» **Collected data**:
* * *
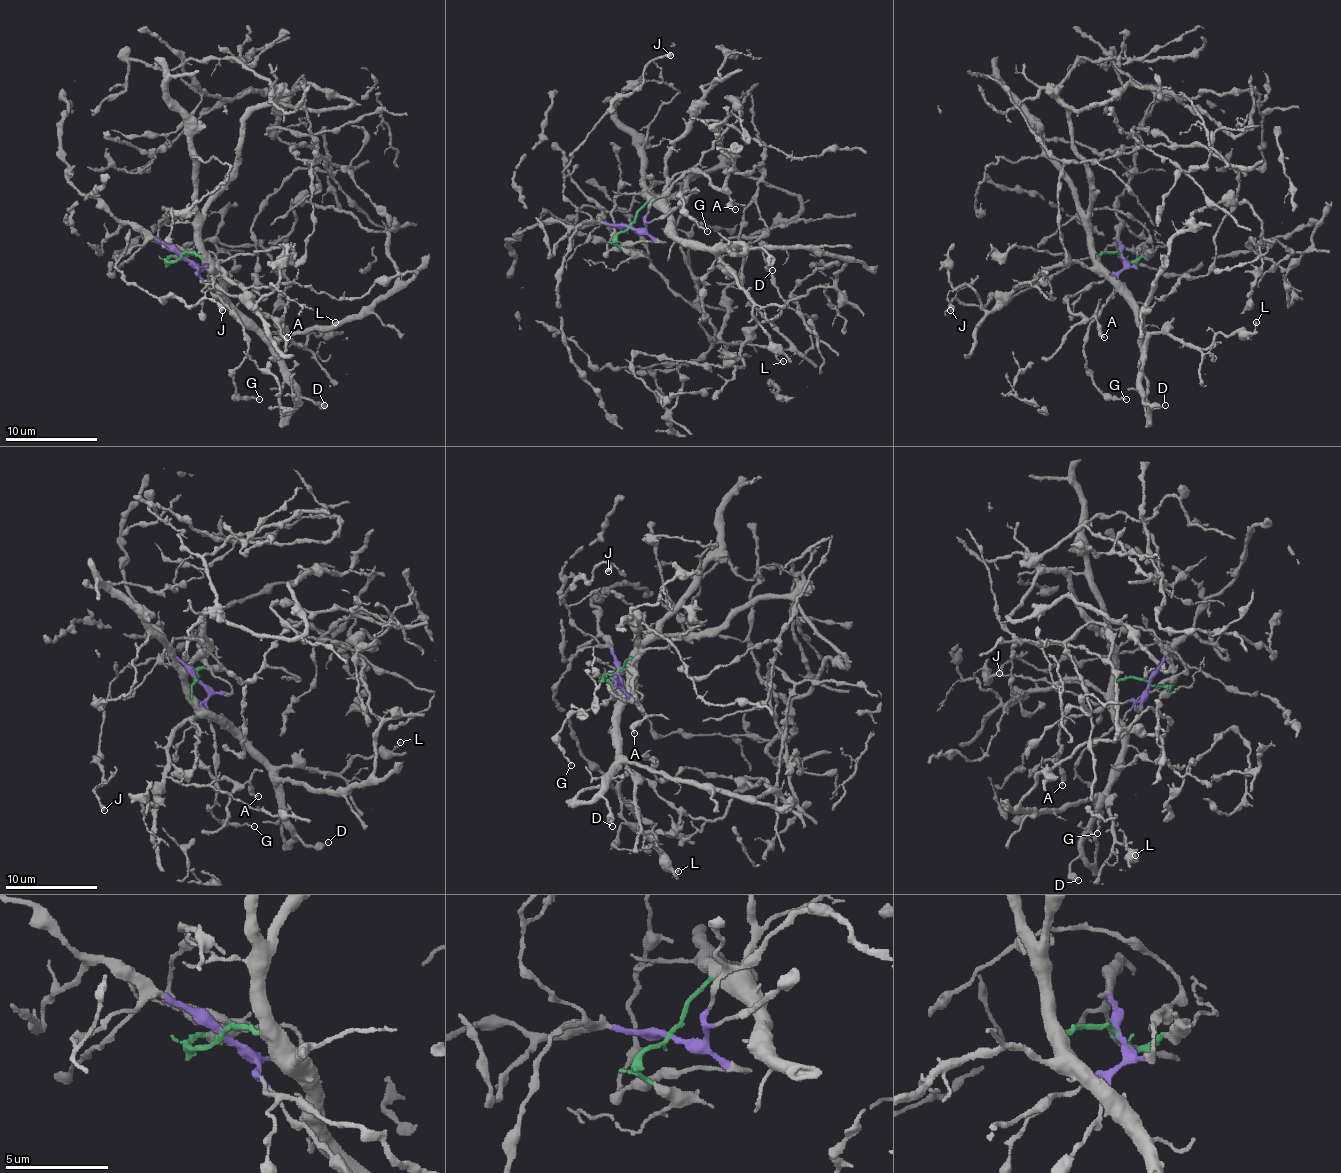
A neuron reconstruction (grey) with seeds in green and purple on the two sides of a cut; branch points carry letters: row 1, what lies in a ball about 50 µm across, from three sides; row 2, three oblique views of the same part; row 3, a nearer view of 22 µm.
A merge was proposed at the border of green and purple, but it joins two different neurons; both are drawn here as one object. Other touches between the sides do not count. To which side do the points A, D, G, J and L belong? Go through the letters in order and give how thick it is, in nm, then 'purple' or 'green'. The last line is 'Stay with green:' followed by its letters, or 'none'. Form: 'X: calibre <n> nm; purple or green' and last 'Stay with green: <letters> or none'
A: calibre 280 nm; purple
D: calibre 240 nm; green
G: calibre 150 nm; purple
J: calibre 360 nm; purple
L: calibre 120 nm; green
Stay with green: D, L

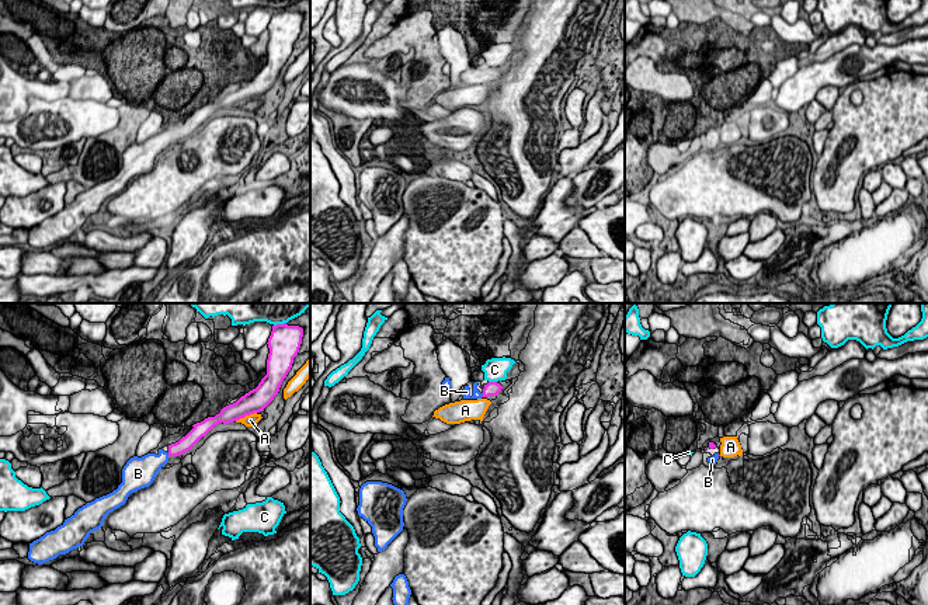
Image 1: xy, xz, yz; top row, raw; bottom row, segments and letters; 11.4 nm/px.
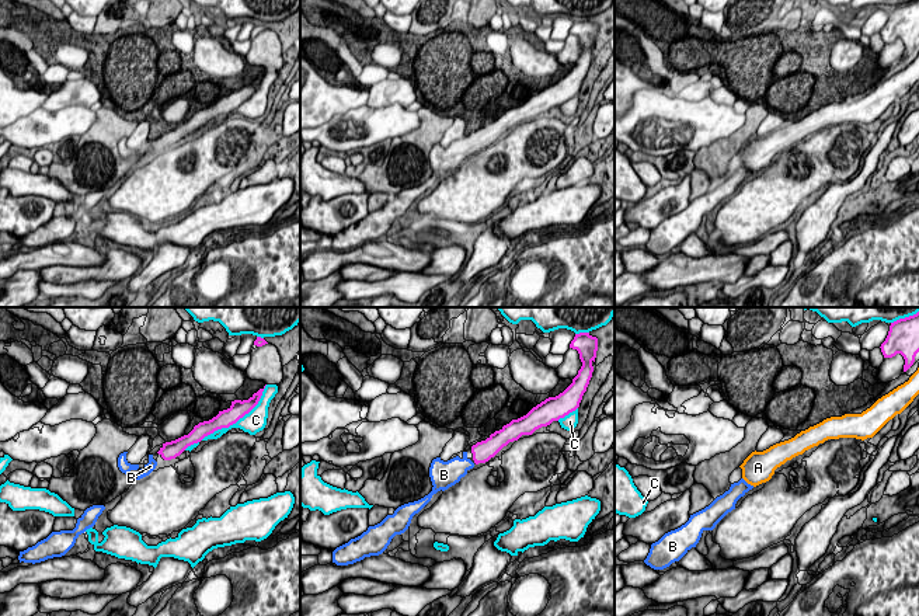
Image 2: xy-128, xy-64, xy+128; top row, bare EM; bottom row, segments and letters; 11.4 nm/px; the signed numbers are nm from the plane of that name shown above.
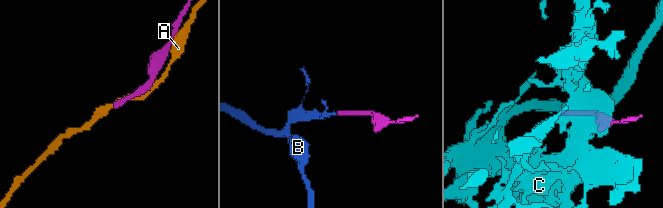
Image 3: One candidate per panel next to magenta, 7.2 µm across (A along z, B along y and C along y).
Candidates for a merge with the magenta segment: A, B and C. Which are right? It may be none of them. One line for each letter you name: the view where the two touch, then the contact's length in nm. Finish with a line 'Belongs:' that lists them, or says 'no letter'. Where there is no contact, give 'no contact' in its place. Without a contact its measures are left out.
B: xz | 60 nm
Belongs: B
* * *
» **WORK TASK**: Every entry above is to be transcribed exactly, with all pictures left out.

» **SOLUTION TO THIS PROBLEM**:
A neuron reconstruction (grey) with seeds in green and purple on the two sides of a cut; branch points carry letters: row 1, what lies in a ball about 50 µm across, from three sides; row 2, three oblique views of the same part; row 3, a nearer view of 22 µm.
A merge was proposed at the border of green and purple, but it joins two different neurons; both are drawn here as one object. Other touches between the sides do not count. To which side do the points A, D, G, J and L belong? Go through the letters in order and give how thick it is, in nm, then 'purple' or 'green'. The last line is 'Stay with green:' followed by its letters, or 'none'. Form: 'X: calibre <n> nm; purple or green' and last 'Stay with green: <letters> or none'
A: calibre 280 nm; purple
D: calibre 240 nm; green
G: calibre 150 nm; purple
J: calibre 360 nm; purple
L: calibre 120 nm; green
Stay with green: D, L

Image 1: xy, xz, yz; top row, raw; bottom row, segments and letters; 11.4 nm/px.
Image 2: xy-128, xy-64, xy+128; top row, bare EM; bottom row, segments and letters; 11.4 nm/px; the signed numbers are nm from the plane of that name shown above.
Image 3: One candidate per panel next to magenta, 7.2 µm across (A along z, B along y and C along y).
Candidates for a merge with the magenta segment: A, B and C. Which are right? It may be none of them. One line for each letter you name: the view where the two touch, then the contact's length in nm. Finish with a line 'Belongs:' that lists them, or says 'no letter'. Where there is no contact, give 'no contact' in its place. Without a contact its measures are left out.
B: xz | 60 nm
Belongs: B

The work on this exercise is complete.